Below are the records; copy exactly the stretch from the line containing "X205994000Y-108504056D02*" through the line containing "X211264447Y-61237000D02*", both ends included, and nothing else.

::::

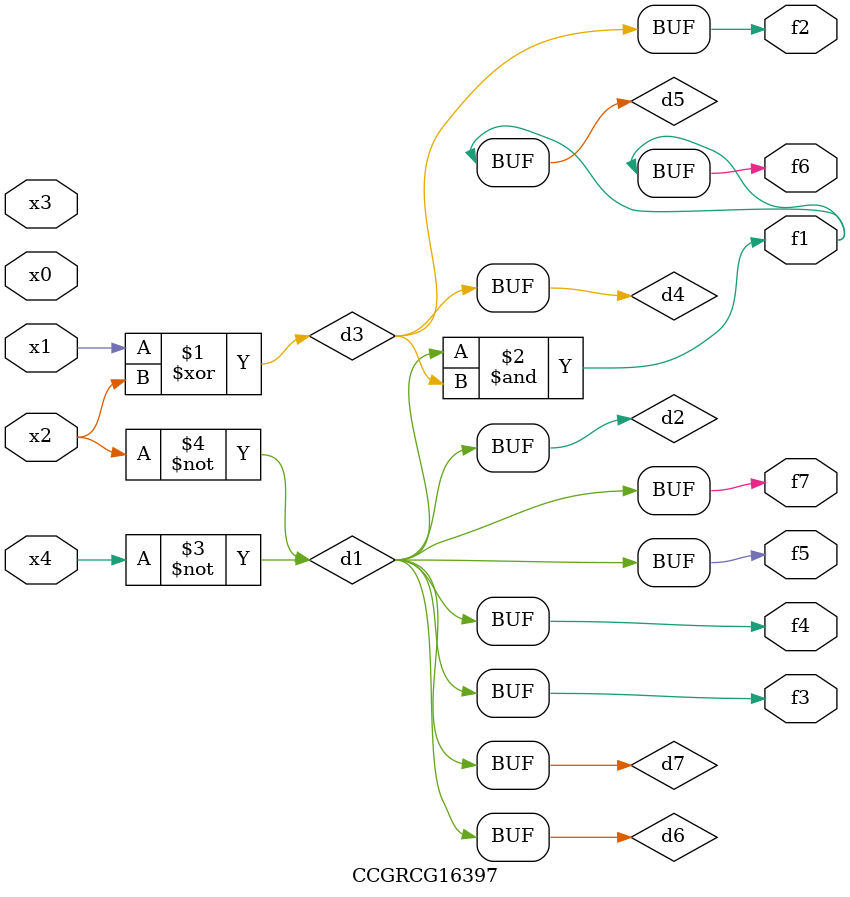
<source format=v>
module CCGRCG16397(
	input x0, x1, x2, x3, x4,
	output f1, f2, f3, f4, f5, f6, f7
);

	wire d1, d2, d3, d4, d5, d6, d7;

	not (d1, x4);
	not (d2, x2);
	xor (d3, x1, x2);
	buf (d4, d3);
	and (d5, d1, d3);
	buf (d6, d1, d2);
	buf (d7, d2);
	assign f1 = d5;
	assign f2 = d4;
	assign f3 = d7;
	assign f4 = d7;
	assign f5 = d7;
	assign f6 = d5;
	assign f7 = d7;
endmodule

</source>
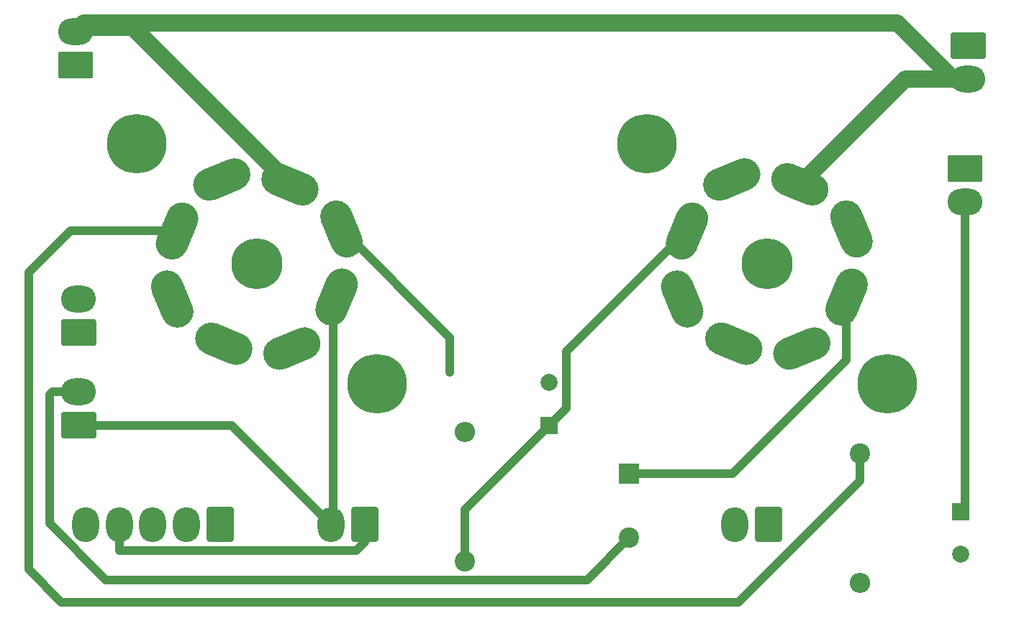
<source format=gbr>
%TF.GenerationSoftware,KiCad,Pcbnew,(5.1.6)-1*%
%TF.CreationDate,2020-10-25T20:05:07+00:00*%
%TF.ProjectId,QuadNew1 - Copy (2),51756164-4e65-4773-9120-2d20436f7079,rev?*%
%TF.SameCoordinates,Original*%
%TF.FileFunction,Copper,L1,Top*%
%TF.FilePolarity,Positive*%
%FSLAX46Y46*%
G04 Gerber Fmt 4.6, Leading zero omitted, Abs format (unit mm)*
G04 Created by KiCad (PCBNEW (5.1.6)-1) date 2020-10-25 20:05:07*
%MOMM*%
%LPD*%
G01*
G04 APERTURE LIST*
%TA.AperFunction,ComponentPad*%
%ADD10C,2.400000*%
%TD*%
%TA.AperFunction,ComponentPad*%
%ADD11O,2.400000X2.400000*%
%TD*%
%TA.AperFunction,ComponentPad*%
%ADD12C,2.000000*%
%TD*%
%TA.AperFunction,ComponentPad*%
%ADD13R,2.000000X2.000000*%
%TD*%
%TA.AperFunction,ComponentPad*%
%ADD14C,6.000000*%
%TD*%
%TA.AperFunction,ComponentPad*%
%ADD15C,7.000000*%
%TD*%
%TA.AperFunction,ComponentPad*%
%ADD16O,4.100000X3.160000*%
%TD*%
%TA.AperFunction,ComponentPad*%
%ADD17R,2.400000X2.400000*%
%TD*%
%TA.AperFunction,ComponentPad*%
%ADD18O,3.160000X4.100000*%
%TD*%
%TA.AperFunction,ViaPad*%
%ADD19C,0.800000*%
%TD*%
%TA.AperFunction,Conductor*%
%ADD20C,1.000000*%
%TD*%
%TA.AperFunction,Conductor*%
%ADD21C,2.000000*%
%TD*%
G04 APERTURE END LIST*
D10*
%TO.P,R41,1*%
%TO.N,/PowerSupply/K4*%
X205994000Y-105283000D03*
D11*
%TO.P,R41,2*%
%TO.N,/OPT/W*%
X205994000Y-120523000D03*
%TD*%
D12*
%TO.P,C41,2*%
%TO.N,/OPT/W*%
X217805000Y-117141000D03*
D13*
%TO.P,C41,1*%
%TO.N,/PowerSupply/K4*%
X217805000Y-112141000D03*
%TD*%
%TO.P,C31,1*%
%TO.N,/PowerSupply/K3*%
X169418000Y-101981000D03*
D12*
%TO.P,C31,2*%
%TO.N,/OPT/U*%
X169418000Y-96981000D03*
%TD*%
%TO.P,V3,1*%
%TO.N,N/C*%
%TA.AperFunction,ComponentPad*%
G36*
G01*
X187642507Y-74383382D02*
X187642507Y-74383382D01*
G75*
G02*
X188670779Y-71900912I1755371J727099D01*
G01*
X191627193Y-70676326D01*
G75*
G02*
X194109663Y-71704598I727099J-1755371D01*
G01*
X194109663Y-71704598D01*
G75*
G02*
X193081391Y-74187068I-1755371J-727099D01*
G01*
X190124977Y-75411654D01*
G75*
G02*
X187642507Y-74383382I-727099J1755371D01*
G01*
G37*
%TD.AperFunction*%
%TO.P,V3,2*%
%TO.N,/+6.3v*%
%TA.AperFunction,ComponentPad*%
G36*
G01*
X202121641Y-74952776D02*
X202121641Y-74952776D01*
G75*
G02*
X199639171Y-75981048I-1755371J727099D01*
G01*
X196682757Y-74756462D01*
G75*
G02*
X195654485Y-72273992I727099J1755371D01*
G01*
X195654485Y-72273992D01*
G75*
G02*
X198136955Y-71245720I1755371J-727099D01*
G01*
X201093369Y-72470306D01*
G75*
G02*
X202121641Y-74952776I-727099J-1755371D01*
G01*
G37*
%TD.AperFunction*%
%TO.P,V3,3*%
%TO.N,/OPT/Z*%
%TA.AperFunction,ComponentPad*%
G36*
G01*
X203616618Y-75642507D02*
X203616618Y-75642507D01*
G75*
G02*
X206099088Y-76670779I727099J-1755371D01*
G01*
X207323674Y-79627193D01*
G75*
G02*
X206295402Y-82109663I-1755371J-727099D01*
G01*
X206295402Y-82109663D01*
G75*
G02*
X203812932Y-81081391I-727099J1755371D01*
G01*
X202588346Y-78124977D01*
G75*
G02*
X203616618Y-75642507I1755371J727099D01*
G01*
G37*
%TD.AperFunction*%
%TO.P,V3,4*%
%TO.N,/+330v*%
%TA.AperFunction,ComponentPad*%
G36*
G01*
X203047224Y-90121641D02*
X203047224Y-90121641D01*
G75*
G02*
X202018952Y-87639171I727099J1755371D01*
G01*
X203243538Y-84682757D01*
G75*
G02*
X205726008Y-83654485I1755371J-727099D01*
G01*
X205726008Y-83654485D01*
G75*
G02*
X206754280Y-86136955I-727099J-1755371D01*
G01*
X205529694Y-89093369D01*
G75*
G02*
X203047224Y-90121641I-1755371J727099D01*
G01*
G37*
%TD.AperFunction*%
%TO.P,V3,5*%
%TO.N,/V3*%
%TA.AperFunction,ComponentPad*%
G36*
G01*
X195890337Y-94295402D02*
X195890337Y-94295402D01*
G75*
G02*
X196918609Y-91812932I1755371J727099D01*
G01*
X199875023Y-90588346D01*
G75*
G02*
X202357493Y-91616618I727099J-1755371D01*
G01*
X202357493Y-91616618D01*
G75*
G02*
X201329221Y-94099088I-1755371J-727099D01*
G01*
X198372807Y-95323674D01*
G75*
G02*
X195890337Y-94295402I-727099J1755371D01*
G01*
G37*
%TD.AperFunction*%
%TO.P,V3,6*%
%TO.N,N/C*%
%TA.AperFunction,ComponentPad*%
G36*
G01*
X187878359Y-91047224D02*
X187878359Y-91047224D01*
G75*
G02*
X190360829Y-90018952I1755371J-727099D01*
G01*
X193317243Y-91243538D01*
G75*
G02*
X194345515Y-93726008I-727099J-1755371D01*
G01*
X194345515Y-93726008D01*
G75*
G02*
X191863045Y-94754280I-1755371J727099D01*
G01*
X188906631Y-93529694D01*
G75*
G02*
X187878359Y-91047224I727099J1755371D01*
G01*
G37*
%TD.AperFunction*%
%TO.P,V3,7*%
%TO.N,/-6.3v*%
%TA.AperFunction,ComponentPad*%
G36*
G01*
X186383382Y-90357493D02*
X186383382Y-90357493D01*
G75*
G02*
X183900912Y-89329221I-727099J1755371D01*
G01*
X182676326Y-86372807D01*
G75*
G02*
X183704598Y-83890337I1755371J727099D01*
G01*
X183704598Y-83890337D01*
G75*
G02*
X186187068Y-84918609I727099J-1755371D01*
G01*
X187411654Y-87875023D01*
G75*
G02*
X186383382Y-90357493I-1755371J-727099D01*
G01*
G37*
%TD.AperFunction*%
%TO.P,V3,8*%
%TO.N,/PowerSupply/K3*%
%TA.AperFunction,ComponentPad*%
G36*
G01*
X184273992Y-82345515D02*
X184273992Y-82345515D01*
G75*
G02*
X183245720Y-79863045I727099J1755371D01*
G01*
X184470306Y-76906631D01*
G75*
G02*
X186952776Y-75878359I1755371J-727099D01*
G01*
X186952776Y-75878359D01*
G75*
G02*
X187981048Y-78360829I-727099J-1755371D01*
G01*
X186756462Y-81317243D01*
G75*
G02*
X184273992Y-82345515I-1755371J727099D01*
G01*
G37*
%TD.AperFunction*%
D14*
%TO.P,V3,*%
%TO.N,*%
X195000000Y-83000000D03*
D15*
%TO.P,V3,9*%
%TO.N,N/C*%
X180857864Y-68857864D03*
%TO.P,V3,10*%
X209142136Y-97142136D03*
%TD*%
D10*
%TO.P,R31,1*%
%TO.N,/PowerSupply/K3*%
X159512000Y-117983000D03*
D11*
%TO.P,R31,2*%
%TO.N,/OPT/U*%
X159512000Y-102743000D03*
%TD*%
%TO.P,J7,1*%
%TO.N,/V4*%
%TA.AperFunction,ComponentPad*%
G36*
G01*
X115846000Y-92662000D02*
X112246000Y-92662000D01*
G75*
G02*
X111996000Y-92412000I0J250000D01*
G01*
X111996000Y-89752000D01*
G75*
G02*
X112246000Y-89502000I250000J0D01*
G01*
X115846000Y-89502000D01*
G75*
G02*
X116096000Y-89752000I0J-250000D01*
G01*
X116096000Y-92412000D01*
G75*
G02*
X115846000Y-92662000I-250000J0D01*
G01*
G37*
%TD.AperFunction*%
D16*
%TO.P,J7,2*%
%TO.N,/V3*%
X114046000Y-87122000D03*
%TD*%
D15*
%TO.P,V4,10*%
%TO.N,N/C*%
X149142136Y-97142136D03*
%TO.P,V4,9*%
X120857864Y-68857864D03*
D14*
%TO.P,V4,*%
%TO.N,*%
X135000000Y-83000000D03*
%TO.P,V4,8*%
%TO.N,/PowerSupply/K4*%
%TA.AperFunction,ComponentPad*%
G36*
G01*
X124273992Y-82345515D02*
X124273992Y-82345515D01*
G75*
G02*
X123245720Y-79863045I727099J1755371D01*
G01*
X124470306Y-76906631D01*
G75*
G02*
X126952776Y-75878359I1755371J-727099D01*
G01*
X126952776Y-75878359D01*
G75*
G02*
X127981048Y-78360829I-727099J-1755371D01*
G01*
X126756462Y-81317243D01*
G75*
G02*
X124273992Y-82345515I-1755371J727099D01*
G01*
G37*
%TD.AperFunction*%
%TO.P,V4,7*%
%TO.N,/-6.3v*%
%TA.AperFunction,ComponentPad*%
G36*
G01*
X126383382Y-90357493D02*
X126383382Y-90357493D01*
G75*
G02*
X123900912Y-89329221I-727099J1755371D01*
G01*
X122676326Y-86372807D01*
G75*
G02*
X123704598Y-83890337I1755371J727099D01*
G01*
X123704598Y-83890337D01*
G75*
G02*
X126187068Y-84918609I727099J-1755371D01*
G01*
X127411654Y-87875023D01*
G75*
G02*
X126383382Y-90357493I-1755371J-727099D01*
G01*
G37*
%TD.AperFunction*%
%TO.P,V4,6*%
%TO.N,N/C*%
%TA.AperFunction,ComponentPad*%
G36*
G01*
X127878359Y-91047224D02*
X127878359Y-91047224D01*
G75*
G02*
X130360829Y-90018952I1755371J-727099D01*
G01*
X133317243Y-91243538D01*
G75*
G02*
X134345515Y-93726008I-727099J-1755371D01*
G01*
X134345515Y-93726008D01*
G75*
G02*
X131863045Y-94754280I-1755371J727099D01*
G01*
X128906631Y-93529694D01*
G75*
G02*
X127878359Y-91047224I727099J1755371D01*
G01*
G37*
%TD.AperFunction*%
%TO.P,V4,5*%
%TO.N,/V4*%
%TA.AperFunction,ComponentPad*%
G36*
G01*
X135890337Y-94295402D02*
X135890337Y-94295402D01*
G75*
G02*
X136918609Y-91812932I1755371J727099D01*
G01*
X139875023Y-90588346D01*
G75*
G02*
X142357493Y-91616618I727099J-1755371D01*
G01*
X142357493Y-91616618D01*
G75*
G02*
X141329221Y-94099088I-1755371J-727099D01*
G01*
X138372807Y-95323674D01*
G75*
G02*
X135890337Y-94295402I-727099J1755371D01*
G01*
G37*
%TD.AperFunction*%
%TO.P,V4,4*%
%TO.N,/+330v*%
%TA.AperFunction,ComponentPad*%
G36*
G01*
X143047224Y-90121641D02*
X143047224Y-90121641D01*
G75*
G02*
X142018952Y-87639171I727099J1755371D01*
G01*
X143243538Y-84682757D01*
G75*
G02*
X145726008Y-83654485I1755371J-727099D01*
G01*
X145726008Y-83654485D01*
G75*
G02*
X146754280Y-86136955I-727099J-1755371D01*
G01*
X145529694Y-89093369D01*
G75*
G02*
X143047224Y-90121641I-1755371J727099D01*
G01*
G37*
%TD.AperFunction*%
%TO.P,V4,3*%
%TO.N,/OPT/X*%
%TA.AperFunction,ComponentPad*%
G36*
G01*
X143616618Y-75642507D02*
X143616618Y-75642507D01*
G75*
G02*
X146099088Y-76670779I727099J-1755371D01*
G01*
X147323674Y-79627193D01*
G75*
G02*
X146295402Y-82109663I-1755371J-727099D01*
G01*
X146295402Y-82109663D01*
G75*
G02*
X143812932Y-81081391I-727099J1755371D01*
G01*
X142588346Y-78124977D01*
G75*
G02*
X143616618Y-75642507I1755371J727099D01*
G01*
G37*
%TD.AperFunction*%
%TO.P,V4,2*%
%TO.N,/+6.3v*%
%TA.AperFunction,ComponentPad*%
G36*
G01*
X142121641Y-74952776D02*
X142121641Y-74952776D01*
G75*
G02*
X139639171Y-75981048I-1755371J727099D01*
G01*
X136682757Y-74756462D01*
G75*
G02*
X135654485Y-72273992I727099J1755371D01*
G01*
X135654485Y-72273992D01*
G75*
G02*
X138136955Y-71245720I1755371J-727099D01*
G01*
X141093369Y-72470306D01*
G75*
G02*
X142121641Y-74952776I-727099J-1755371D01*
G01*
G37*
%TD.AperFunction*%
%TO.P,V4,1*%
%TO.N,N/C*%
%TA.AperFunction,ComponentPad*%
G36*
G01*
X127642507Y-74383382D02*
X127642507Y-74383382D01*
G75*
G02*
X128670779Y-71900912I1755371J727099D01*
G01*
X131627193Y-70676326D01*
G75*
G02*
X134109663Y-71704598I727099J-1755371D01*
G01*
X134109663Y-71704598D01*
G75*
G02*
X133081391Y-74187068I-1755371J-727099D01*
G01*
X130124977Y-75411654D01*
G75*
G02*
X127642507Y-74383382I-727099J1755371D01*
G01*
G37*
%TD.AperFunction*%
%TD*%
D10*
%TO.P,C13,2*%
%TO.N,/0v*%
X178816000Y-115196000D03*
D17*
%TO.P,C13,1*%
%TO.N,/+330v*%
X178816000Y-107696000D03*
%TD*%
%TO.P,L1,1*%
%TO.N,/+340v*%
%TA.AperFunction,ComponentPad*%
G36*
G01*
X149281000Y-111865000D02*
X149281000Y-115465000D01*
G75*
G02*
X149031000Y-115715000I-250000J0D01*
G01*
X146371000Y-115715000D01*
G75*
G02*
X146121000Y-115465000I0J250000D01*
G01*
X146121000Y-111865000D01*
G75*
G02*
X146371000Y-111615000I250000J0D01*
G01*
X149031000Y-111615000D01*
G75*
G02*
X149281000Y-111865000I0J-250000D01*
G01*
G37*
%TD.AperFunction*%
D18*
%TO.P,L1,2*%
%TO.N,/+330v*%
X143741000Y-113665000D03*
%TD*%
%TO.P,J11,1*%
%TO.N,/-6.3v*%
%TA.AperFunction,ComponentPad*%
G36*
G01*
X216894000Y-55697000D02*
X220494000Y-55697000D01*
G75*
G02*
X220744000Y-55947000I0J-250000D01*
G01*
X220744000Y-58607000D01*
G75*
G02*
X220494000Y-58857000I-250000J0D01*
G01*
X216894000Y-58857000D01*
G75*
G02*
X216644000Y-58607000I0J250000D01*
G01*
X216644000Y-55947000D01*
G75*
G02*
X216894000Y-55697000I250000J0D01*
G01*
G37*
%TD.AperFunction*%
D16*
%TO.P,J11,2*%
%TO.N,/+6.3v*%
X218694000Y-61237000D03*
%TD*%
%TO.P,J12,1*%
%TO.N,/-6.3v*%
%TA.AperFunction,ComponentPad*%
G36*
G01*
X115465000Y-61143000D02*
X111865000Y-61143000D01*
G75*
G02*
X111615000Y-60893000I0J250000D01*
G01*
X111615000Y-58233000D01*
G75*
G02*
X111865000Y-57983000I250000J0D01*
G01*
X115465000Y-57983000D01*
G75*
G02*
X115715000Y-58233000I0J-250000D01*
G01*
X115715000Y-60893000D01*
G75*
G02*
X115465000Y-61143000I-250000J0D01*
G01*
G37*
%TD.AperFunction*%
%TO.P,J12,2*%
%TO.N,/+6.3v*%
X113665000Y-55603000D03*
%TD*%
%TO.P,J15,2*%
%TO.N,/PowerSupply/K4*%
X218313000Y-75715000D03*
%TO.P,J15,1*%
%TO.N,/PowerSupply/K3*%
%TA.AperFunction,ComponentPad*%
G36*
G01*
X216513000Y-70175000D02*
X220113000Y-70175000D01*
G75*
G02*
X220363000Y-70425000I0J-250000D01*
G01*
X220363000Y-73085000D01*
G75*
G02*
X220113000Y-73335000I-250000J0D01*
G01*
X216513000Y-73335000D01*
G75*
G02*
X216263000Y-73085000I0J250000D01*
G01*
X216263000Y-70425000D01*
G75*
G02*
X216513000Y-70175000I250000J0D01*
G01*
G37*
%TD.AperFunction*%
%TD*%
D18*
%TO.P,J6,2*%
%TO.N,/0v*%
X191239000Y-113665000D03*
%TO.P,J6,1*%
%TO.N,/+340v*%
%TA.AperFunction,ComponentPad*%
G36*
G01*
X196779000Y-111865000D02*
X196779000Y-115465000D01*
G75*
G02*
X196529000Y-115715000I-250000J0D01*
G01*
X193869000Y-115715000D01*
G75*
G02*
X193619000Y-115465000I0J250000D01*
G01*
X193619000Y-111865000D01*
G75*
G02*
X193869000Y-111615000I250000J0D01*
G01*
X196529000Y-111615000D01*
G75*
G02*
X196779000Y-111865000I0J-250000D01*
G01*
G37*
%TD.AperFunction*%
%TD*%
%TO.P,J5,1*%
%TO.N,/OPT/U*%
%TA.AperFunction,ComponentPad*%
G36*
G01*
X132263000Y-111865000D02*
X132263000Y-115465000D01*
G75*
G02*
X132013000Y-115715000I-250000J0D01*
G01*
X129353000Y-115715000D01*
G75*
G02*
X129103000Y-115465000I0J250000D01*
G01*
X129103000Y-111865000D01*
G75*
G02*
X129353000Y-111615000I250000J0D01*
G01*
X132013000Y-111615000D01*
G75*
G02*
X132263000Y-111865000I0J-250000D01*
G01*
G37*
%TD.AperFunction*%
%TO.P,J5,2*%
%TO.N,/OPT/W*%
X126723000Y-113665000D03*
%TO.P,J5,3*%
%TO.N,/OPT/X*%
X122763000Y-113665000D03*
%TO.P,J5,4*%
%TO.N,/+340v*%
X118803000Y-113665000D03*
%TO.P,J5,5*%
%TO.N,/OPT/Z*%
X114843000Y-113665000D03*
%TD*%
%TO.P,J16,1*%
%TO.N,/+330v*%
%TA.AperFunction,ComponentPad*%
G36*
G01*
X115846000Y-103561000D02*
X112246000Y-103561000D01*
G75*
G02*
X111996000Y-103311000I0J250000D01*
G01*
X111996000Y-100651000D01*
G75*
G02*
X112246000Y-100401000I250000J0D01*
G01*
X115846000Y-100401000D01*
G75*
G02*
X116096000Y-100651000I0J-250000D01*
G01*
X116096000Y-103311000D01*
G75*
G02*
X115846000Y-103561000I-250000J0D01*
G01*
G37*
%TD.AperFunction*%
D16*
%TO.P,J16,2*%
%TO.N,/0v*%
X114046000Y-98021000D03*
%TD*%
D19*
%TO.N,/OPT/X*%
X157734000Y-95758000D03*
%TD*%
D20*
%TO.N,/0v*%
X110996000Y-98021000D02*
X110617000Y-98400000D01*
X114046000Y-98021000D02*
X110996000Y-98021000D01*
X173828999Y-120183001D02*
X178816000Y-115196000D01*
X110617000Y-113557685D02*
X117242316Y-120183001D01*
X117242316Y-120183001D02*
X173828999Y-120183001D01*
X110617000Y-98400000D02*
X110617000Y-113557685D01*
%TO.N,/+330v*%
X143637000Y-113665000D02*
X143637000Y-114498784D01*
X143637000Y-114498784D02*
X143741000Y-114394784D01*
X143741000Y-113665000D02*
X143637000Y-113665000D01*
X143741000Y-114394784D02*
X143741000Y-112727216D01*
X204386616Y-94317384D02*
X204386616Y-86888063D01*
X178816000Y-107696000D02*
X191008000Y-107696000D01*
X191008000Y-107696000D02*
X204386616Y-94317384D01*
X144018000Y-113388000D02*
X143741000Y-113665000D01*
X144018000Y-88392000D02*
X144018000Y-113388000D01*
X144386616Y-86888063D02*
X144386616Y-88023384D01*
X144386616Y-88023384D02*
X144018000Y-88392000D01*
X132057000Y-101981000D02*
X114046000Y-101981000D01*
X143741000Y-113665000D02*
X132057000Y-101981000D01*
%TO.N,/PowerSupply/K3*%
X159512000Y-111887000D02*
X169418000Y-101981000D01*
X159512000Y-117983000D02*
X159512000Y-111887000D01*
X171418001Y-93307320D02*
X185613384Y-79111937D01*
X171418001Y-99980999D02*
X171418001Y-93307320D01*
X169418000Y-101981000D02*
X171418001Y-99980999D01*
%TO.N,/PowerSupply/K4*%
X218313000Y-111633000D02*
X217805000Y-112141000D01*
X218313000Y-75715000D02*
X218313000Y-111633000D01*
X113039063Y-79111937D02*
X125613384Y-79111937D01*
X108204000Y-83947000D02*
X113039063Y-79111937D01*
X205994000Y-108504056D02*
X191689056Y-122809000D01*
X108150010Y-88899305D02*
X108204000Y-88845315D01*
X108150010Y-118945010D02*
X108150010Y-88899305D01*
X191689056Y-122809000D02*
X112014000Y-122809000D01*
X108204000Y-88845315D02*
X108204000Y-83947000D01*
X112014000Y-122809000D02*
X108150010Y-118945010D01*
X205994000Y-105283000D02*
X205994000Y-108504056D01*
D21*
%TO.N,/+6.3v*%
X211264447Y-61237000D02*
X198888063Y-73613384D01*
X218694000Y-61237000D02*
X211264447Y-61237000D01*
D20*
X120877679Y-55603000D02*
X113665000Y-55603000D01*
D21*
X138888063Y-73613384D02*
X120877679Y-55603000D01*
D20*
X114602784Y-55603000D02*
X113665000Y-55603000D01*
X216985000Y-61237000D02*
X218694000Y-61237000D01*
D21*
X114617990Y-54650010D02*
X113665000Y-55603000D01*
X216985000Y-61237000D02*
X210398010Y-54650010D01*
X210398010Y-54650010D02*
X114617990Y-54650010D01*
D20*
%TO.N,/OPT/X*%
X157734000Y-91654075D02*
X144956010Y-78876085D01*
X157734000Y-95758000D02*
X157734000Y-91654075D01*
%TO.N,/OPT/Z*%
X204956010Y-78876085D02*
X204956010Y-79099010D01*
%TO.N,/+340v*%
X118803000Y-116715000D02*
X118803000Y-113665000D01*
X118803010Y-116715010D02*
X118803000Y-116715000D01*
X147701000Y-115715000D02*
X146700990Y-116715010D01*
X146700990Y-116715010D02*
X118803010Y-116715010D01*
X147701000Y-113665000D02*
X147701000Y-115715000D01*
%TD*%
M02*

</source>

::::

* _Expected answer_:
X205994000Y-108504056D02*
X191689056Y-122809000D01*
X108150010Y-88899305D02*
X108204000Y-88845315D01*
X108150010Y-118945010D02*
X108150010Y-88899305D01*
X191689056Y-122809000D02*
X112014000Y-122809000D01*
X108204000Y-88845315D02*
X108204000Y-83947000D01*
X112014000Y-122809000D02*
X108150010Y-118945010D01*
X205994000Y-105283000D02*
X205994000Y-108504056D01*
D21*
%TO.N,/+6.3v*%
X211264447Y-61237000D02*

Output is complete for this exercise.